**WHAT YOU NEED TO DO**. Please copy out the records below with each "Хетчбек" swapped for "Хэтчбек", keeping every other line unchanged.

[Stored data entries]
——

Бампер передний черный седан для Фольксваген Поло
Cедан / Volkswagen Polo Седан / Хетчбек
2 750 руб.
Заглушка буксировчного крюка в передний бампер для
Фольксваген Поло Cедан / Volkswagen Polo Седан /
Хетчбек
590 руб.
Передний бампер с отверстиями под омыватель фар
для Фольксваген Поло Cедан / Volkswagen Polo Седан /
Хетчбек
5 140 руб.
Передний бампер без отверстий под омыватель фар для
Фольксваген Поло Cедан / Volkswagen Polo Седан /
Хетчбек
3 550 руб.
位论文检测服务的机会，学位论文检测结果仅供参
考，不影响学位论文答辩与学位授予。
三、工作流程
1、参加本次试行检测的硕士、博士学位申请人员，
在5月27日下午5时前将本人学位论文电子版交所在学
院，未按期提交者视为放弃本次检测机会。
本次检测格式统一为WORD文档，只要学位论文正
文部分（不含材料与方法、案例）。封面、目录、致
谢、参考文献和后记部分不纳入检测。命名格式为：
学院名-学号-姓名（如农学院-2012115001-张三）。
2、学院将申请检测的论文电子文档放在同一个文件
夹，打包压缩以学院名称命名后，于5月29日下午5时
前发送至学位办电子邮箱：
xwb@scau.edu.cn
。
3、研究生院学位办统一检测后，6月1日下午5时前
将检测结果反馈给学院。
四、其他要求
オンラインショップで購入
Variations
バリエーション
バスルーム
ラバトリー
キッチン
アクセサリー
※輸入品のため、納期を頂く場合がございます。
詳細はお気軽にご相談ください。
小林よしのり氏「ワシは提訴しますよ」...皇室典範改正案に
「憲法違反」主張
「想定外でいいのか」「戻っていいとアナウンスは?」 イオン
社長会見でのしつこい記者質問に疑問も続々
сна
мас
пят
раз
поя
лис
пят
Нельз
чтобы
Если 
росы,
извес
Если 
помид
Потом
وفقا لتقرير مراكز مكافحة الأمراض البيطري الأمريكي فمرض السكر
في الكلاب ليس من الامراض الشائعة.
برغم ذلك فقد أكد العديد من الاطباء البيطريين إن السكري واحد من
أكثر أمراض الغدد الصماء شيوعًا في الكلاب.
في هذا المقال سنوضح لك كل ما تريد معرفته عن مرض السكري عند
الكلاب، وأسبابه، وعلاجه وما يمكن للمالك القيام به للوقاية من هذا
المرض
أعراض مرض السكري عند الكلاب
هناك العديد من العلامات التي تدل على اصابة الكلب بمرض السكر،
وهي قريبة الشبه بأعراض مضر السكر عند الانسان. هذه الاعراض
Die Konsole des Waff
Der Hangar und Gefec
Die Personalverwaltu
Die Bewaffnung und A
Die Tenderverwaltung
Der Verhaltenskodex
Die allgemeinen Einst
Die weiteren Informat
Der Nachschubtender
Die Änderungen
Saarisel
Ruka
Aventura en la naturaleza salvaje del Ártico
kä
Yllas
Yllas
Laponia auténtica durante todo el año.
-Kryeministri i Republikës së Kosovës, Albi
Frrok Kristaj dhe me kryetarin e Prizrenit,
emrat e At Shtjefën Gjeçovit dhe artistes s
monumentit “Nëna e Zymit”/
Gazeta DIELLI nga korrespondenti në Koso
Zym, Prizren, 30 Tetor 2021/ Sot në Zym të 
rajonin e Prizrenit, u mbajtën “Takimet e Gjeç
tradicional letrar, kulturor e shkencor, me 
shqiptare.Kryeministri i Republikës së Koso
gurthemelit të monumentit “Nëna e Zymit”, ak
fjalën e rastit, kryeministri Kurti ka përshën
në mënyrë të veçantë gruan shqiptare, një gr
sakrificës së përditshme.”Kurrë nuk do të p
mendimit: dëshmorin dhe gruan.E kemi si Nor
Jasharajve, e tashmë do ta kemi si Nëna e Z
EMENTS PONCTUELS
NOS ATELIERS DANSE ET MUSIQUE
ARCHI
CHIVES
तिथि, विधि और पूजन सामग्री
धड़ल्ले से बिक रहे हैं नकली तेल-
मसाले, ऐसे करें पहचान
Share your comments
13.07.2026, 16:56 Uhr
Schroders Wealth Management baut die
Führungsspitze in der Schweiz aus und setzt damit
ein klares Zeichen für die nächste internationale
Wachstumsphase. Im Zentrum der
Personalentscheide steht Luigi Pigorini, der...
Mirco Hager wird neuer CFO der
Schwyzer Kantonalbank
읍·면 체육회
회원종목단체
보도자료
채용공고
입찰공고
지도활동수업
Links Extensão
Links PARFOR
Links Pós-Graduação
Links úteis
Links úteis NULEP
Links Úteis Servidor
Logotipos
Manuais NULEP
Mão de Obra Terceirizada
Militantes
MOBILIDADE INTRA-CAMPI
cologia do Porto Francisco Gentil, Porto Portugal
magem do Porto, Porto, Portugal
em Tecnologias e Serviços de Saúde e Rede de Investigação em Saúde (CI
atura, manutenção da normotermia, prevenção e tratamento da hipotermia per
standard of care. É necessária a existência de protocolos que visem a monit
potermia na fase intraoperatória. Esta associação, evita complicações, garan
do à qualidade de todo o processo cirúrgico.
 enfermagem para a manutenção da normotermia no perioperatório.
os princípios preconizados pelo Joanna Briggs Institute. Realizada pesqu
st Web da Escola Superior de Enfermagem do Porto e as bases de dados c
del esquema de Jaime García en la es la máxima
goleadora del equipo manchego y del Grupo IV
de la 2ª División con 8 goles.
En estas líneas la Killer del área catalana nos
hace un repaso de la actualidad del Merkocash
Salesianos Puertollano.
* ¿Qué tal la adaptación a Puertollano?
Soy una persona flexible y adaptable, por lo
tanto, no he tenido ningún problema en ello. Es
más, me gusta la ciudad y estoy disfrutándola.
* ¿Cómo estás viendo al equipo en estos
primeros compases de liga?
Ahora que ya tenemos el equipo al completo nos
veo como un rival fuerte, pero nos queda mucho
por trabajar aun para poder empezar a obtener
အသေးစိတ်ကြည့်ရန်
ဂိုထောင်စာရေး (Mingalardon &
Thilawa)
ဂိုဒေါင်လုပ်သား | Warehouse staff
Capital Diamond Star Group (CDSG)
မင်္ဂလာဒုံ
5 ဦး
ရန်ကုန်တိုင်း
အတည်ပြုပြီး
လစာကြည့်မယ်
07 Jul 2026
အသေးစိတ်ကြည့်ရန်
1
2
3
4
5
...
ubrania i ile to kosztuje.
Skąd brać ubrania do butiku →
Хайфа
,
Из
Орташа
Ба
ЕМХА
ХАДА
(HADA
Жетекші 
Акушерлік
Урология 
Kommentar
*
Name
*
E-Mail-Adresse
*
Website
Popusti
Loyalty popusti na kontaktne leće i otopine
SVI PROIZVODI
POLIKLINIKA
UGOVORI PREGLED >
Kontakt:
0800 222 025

——

**COMPLETED TASK**.
Бампер передний черный седан для Фольксваген Поло
Cедан / Volkswagen Polo Седан / Хэтчбек
2 750 руб.
Заглушка буксировчного крюка в передний бампер для
Фольксваген Поло Cедан / Volkswagen Polo Седан /
Хэтчбек
590 руб.
Передний бампер с отверстиями под омыватель фар
для Фольксваген Поло Cедан / Volkswagen Polo Седан /
Хэтчбек
5 140 руб.
Передний бампер без отверстий под омыватель фар для
Фольксваген Поло Cедан / Volkswagen Polo Седан /
Хэтчбек
3 550 руб.
位论文检测服务的机会，学位论文检测结果仅供参
考，不影响学位论文答辩与学位授予。
三、工作流程
1、参加本次试行检测的硕士、博士学位申请人员，
在5月27日下午5时前将本人学位论文电子版交所在学
院，未按期提交者视为放弃本次检测机会。
本次检测格式统一为WORD文档，只要学位论文正
文部分（不含材料与方法、案例）。封面、目录、致
谢、参考文献和后记部分不纳入检测。命名格式为：
学院名-学号-姓名（如农学院-2012115001-张三）。
2、学院将申请检测的论文电子文档放在同一个文件
夹，打包压缩以学院名称命名后，于5月29日下午5时
前发送至学位办电子邮箱：
xwb@scau.edu.cn
。
3、研究生院学位办统一检测后，6月1日下午5时前
将检测结果反馈给学院。
四、其他要求
オンラインショップで購入
Variations
バリエーション
バスルーム
ラバトリー
キッチン
アクセサリー
※輸入品のため、納期を頂く場合がございます。
詳細はお気軽にご相談ください。
小林よしのり氏「ワシは提訴しますよ」...皇室典範改正案に
「憲法違反」主張
「想定外でいいのか」「戻っていいとアナウンスは?」 イオン
社長会見でのしつこい記者質問に疑問も続々
сна
мас
пят
раз
поя
лис
пят
Нельз
чтобы
Если 
росы,
извес
Если 
помид
Потом
وفقا لتقرير مراكز مكافحة الأمراض البيطري الأمريكي فمرض السكر
في الكلاب ليس من الامراض الشائعة.
برغم ذلك فقد أكد العديد من الاطباء البيطريين إن السكري واحد من
أكثر أمراض الغدد الصماء شيوعًا في الكلاب.
في هذا المقال سنوضح لك كل ما تريد معرفته عن مرض السكري عند
الكلاب، وأسبابه، وعلاجه وما يمكن للمالك القيام به للوقاية من هذا
المرض
أعراض مرض السكري عند الكلاب
هناك العديد من العلامات التي تدل على اصابة الكلب بمرض السكر،
وهي قريبة الشبه بأعراض مضر السكر عند الانسان. هذه الاعراض
Die Konsole des Waff
Der Hangar und Gefec
Die Personalverwaltu
Die Bewaffnung und A
Die Tenderverwaltung
Der Verhaltenskodex
Die allgemeinen Einst
Die weiteren Informat
Der Nachschubtender
Die Änderungen
Saarisel
Ruka
Aventura en la naturaleza salvaje del Ártico
kä
Yllas
Yllas
Laponia auténtica durante todo el año.
-Kryeministri i Republikës së Kosovës, Albi
Frrok Kristaj dhe me kryetarin e Prizrenit,
emrat e At Shtjefën Gjeçovit dhe artistes s
monumentit “Nëna e Zymit”/
Gazeta DIELLI nga korrespondenti në Koso
Zym, Prizren, 30 Tetor 2021/ Sot në Zym të 
rajonin e Prizrenit, u mbajtën “Takimet e Gjeç
tradicional letrar, kulturor e shkencor, me 
shqiptare.Kryeministri i Republikës së Koso
gurthemelit të monumentit “Nëna e Zymit”, ak
fjalën e rastit, kryeministri Kurti ka përshën
në mënyrë të veçantë gruan shqiptare, një gr
sakrificës së përditshme.”Kurrë nuk do të p
mendimit: dëshmorin dhe gruan.E kemi si Nor
Jasharajve, e tashmë do ta kemi si Nëna e Z
EMENTS PONCTUELS
NOS ATELIERS DANSE ET MUSIQUE
ARCHI
CHIVES
तिथि, विधि और पूजन सामग्री
धड़ल्ले से बिक रहे हैं नकली तेल-
मसाले, ऐसे करें पहचान
Share your comments
13.07.2026, 16:56 Uhr
Schroders Wealth Management baut die
Führungsspitze in der Schweiz aus und setzt damit
ein klares Zeichen für die nächste internationale
Wachstumsphase. Im Zentrum der
Personalentscheide steht Luigi Pigorini, der...
Mirco Hager wird neuer CFO der
Schwyzer Kantonalbank
읍·면 체육회
회원종목단체
보도자료
채용공고
입찰공고
지도활동수업
Links Extensão
Links PARFOR
Links Pós-Graduação
Links úteis
Links úteis NULEP
Links Úteis Servidor
Logotipos
Manuais NULEP
Mão de Obra Terceirizada
Militantes
MOBILIDADE INTRA-CAMPI
cologia do Porto Francisco Gentil, Porto Portugal
magem do Porto, Porto, Portugal
em Tecnologias e Serviços de Saúde e Rede de Investigação em Saúde (CI
atura, manutenção da normotermia, prevenção e tratamento da hipotermia per
standard of care. É necessária a existência de protocolos que visem a monit
potermia na fase intraoperatória. Esta associação, evita complicações, garan
do à qualidade de todo o processo cirúrgico.
 enfermagem para a manutenção da normotermia no perioperatório.
os princípios preconizados pelo Joanna Briggs Institute. Realizada pesqu
st Web da Escola Superior de Enfermagem do Porto e as bases de dados c
del esquema de Jaime García en la es la máxima
goleadora del equipo manchego y del Grupo IV
de la 2ª División con 8 goles.
En estas líneas la Killer del área catalana nos
hace un repaso de la actualidad del Merkocash
Salesianos Puertollano.
* ¿Qué tal la adaptación a Puertollano?
Soy una persona flexible y adaptable, por lo
tanto, no he tenido ningún problema en ello. Es
más, me gusta la ciudad y estoy disfrutándola.
* ¿Cómo estás viendo al equipo en estos
primeros compases de liga?
Ahora que ya tenemos el equipo al completo nos
veo como un rival fuerte, pero nos queda mucho
por trabajar aun para poder empezar a obtener
အသေးစိတ်ကြည့်ရန်
ဂိုထောင်စာရေး (Mingalardon &
Thilawa)
ဂိုဒေါင်လုပ်သား | Warehouse staff
Capital Diamond Star Group (CDSG)
မင်္ဂလာဒုံ
5 ဦး
ရန်ကုန်တိုင်း
အတည်ပြုပြီး
လစာကြည့်မယ်
07 Jul 2026
အသေးစိတ်ကြည့်ရန်
1
2
3
4
5
...
ubrania i ile to kosztuje.
Skąd brać ubrania do butiku →
Хайфа
,
Из
Орташа
Ба
ЕМХА
ХАДА
(HADA
Жетекші 
Акушерлік
Урология 
Kommentar
*
Name
*
E-Mail-Adresse
*
Website
Popusti
Loyalty popusti na kontaktne leće i otopine
SVI PROIZVODI
POLIKLINIKA
UGOVORI PREGLED >
Kontakt:
0800 222 025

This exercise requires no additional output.